Ben Kartal Belediyesi işçisi ve Genel-İş üyesiyim. Bu hafta sonu gerçekleşecek olağanüstü kongre seçiminden ve nasıl bir sendika istediğimizden bahsetmek istiyorum. Yaklaşık dokuz ay önce yapılan Genel-İş Anadolu Yakası 1 No’lu Şube seçimlerinde seçilen mevcut yönetim ne oldu da birden olağanüstüye götürüldü? Yönetime gelir gelmez Kadıköy’de ve Ataşehir’de yapılan toplu sözleşmelerin de etkisi oldu tabii. Neden mi? Tabandan tavana en geri işçiyi bile örgütleyerek başarılı sonuçlandırdıkları 2 toplu sözleşmede de, KHK’lere rağmen haftalık çalışma saatinin 40’a inmesi, yol, yemek paralarındaki artış, seyyanen yapılan zam, disiplin maddeleri ve en önemlisi de temsilci, delege ve işçilerle birlikte şeffafça yapılan bir örgütlenme öne çıktı.
Tüm bunlar hem belediye yönetimini hem de maalesef Genel-İş Genel Merkez yöneticilerini epey tedirgin etti. Çünkü bu sefer karşılarında alışılagelmiş bir şube yönetimi ve işçi yoktu. Özellikle Ataşehir Belediyesinde işçiyi üç kuruşa çalıştıran, verdikleri üç kuruş ücreti de taksit taksit ödeyen belediye yönetimine karşı 1000’e yakın işçiyle birlikte, gerekli cevabı veren ve gerekli eylemleri yapan bir şube yönetimi, 2020’de 3 belediyede yapılacak toplu sözleşmelerde çok ciddi bir tehlikeydi onlar için.
Ataşehir Belediyesinde bina içinde çalışan işçileri, belediye başkanı ve başkan yardımcıları, müdürler ve şefler vasıtasıyla baskı kurup istifa ettirdiler.
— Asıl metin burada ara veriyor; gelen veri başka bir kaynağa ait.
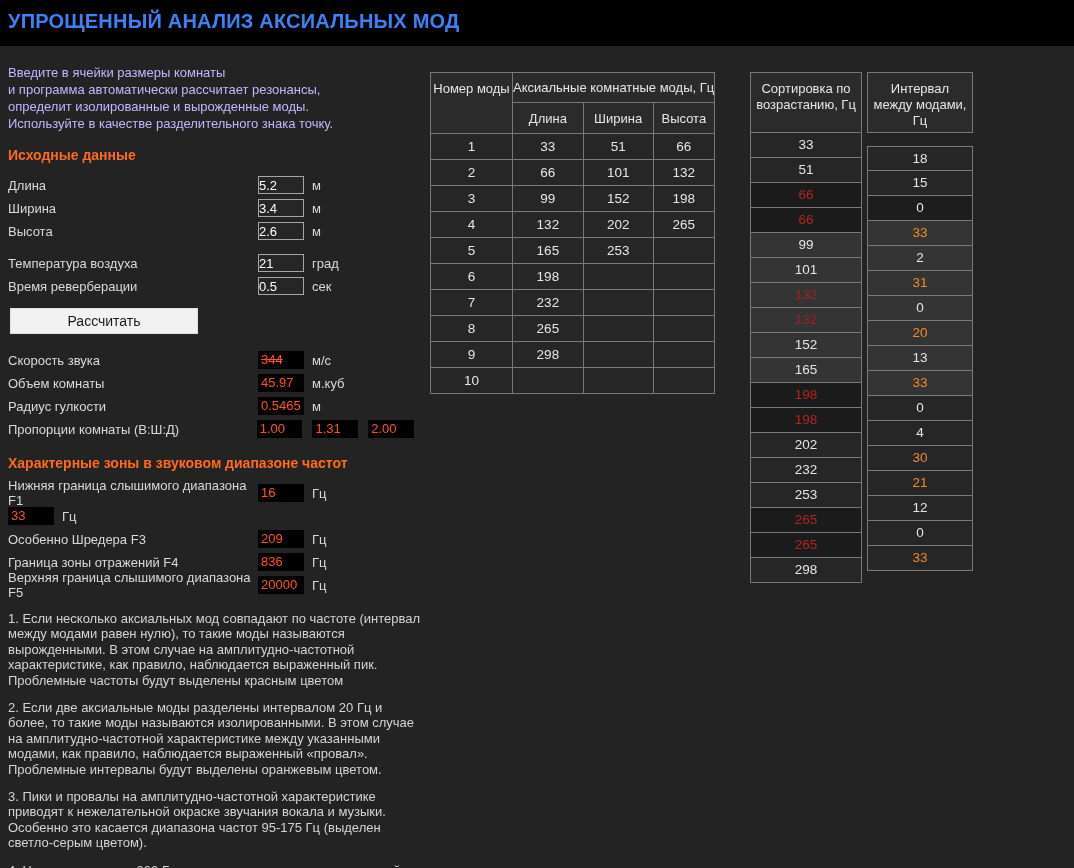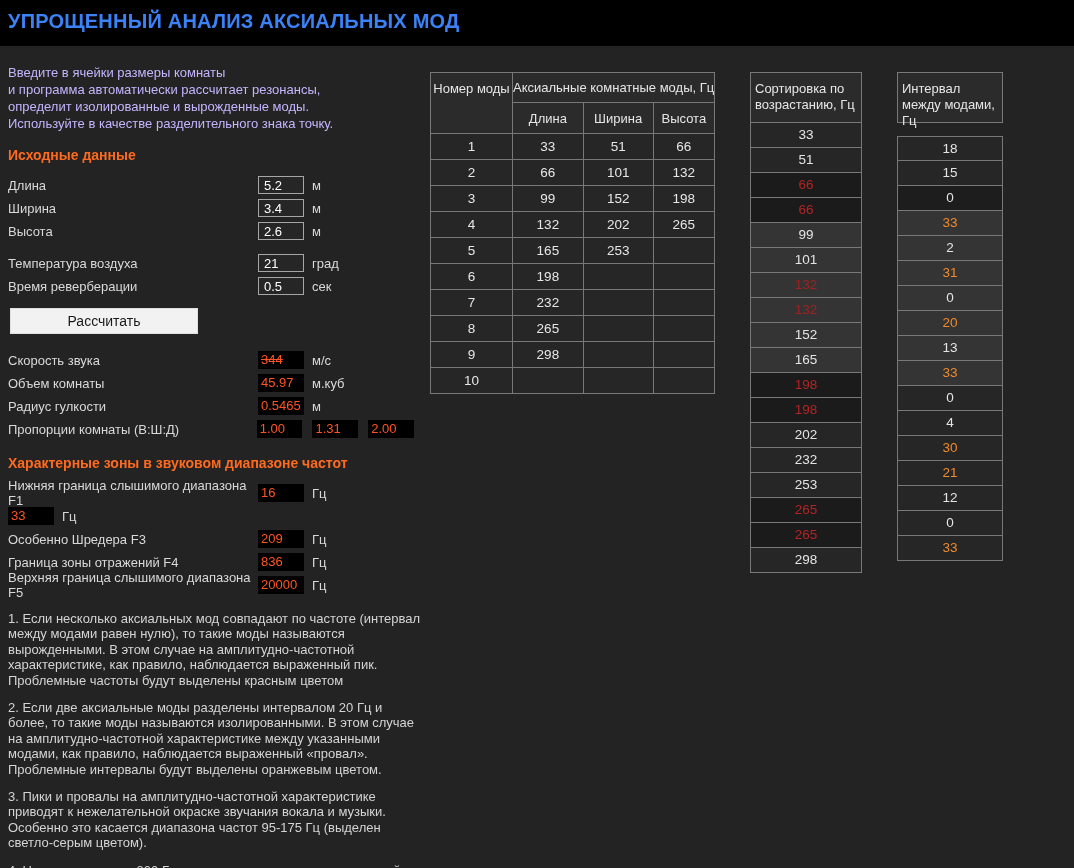--- a/index.html
+++ b/index.html
@@ -39,7 +39,7 @@
   .modetable .cg{white-space:nowrap;}
   
   .rcol .hdr{box-sizing:border-box;border:1px solid #787878;background:#2b2b2b;color:#e6e6e6;
-       font-size:13px;padding:8px 4px 0 4px;height:51px;line-height:16px;}
+       font-size:13px;text-align:center;padding:8px 4px 0 4px;height:61px;line-height:16px;}
   .rcol .cell{box-sizing:border-box;border:1px solid #787878;border-top:none;height:25px;
        line-height:24px;text-align:center;font-size:13.5px;}
   .sorttable{position:absolute;left:750px;top:72px;width:112px;}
Bu istifalar yaşanırken delegelere “Siz sakın istifa etmeyin, şube için çarşamba günü olağanüstü seçim kararı alınacak sizler lazımsınız” diyen belediye yöneticileriyle, şubenin bile haberi yokken kimler hangi pazarlıkları yapmıştı? Bunu siz benden daha iyi bilirsiniz.
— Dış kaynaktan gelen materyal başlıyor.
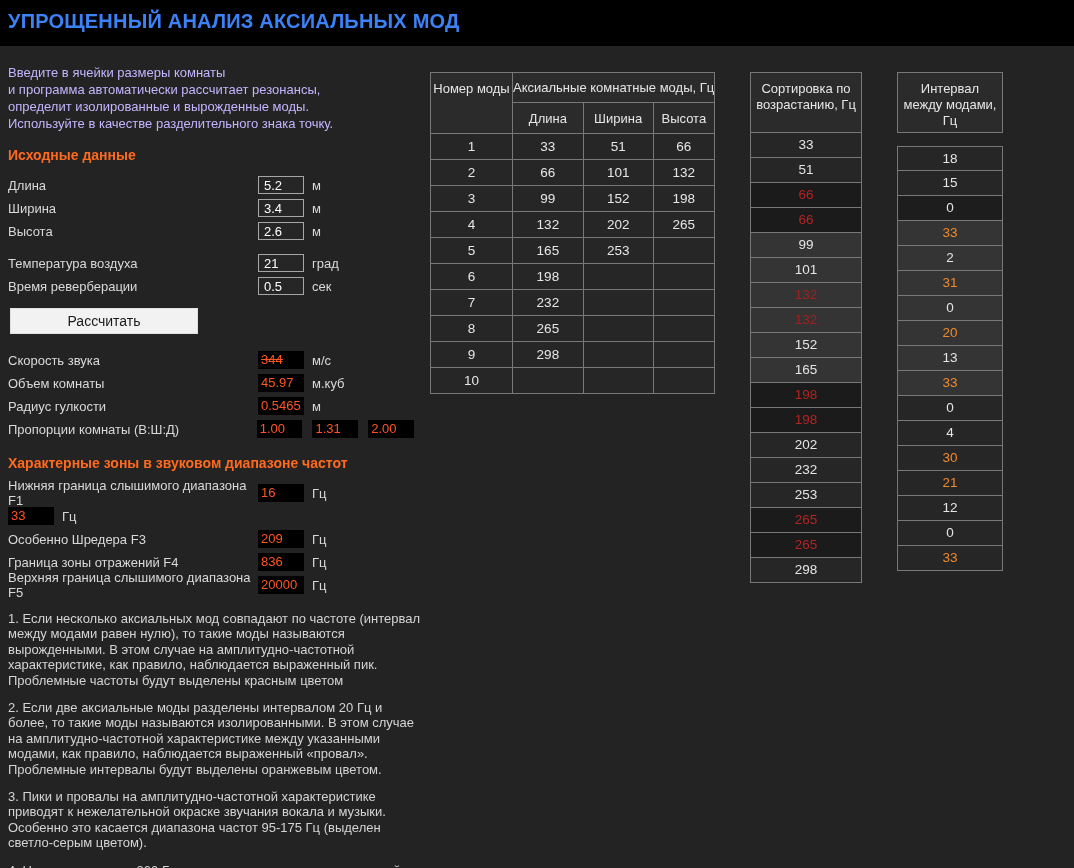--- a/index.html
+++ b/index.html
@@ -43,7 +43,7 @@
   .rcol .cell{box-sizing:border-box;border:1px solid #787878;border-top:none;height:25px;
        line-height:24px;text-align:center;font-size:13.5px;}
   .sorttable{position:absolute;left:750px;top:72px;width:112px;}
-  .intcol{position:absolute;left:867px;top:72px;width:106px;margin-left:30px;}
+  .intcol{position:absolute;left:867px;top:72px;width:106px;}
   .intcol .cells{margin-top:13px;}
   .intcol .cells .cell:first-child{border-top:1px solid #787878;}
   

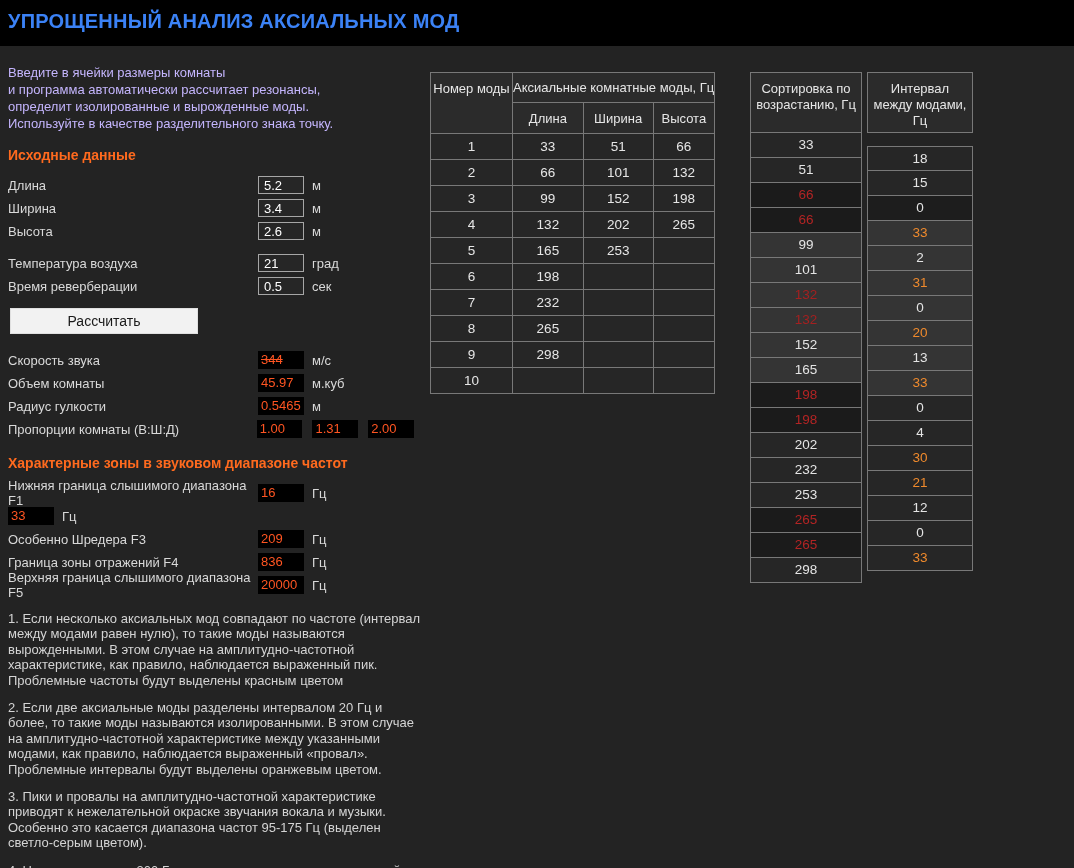--- a/index.html
+++ b/index.html
@@ -15,7 +15,7 @@
   .frow{display:flex;align-items:center;height:18px;margin-bottom:5px;}
   .frow .lbl{width:250px;color:#d9d9d9;}
   .inbox{width:46px;height:18px;box-sizing:border-box;background:#262626;border:1px solid #a6a6a6;
-         color:#fff;font-size:13px;font-family:inherit;padding:0 5px;}
+         color:#fff;font-size:13px;font-family:inherit;padding:0 0;}
   .outbox{width:46px;height:18px;box-sizing:border-box;background:#000;color:#ff5522;
           font-size:13px;padding:1px 3px 0 3px;overflow:hidden;}
   .strike{text-decoration:line-through;}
Peki biz işçiler nasıl sendikacılar istiyoruz?
- Kapalı kapılar ardında işçiden, temsilciden hatta şubeden habersiz TİS görüşmeleri yapmayacak.
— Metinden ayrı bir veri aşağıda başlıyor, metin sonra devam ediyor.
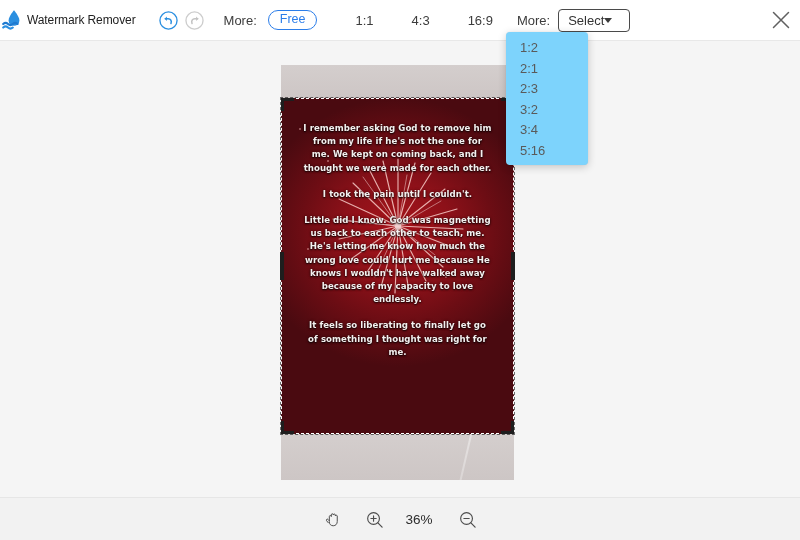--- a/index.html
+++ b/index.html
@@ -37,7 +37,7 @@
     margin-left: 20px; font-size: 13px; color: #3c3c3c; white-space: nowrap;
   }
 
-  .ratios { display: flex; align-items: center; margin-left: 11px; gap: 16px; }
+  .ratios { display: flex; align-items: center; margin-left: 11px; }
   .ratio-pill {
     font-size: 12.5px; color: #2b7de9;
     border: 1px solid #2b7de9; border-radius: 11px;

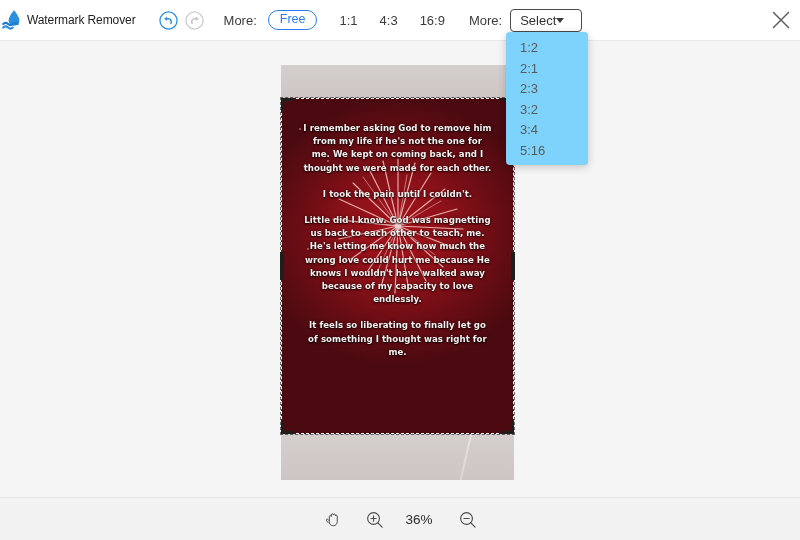--- a/index.html
+++ b/index.html
@@ -67,12 +67,11 @@
   .dropdown {
     position: absolute; left: 482px; top: 32px;
     width: 82px; height: 133px;
-    background: #7dd3fc;
+    background: #bef264;
     border-radius: 4px;
     box-shadow: 0 2px 9px rgba(0,0,0,0.20), 0 0 1px rgba(0,0,0,0.12);
     z-index: 40;
     padding-top: 6px;
-    margin-left: 24px;
   }
   .dd-item {
     height: 20.5px; line-height: 20.5px;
- Yüzde 4 zamma mahkum edilen işçiler için yalandan yere bildiri yazıp fotoğraf çekip bunu kendi sayfalarında marifetmiş gibi yayımlamayacak.
- Ankara’dan gelip eylem ve grev kırıcılığı yapmayacak.
- Bir yandan bir düzen partisinde il başkan yardımcılığı yapıp diğer taraftan da yalandan yere sendikacılık yapmaya çalışmayacak.
- İşçilerin alın teri olan aidatlarla 250-300 bin liralık arabalara binip, en lüks otellerde kalıp, en lüks restoranlarda yedikleri önlerinde yemedikleri arkalarında olup da çok zor şartlarda mücadele ediyoruz demeyecek.
- İşçisi, temsilcisi işten atıldığında haberi yokmuş gibi davranmayacak ve bütün örgütünün gücüyle orada olacak.
- Belediyede atılan işçileri ziyaret edip oradaki mücadeleyi güçlendireceğine, belediye başkanıyla açılışlara katılmayacak.
- Şube yöneticilerine otur maaşını al, sarfını yap ama sakın işçiyi bilinçlendirip örgütleme demeyecek.
- İşçinin 1 TL’si için mücadele edecek.
- İradenin kendisinde değil işçide olduğunu bilecek.
- İşçiler için mücadele eden şubelerin önünü kesip o şubeleri olağanüstü seçime götürmeyecek.
- O kurumun ve koltuğun kendisine bedeller ödeyen işçi sınıfının emanet ettiğini unutmayacak.
- Aldığı aidatları sadece işçiler için harcayıp, bu harcamaların hesabını verecek genel merkez yöneticileri ve sendikacılar istiyoruz.
Pazar günü olağanüstü seçime giden İstanbul Anadolu Yakası 1 No’lu Şube yönetimine de şunları söylemek istiyorum: Bu kısa sürede bizler için neler yaptığınızı ve ayın 8’inden sonra da neler yapacağınızı çok iyi biliyoruz. Bu direngen, mücadeleci ve dik duruşunuz için size teşekkür ediyoruz.
Bu süreçte hiçbir endişeniz olmasın. Arkanızda sizler gibi onurlu ve dik duran 6 bin işçi var, mücadeleniz mücadelemizdir.
Yaşasın sınıf dayanışması, yaşasın işçilerin birliği...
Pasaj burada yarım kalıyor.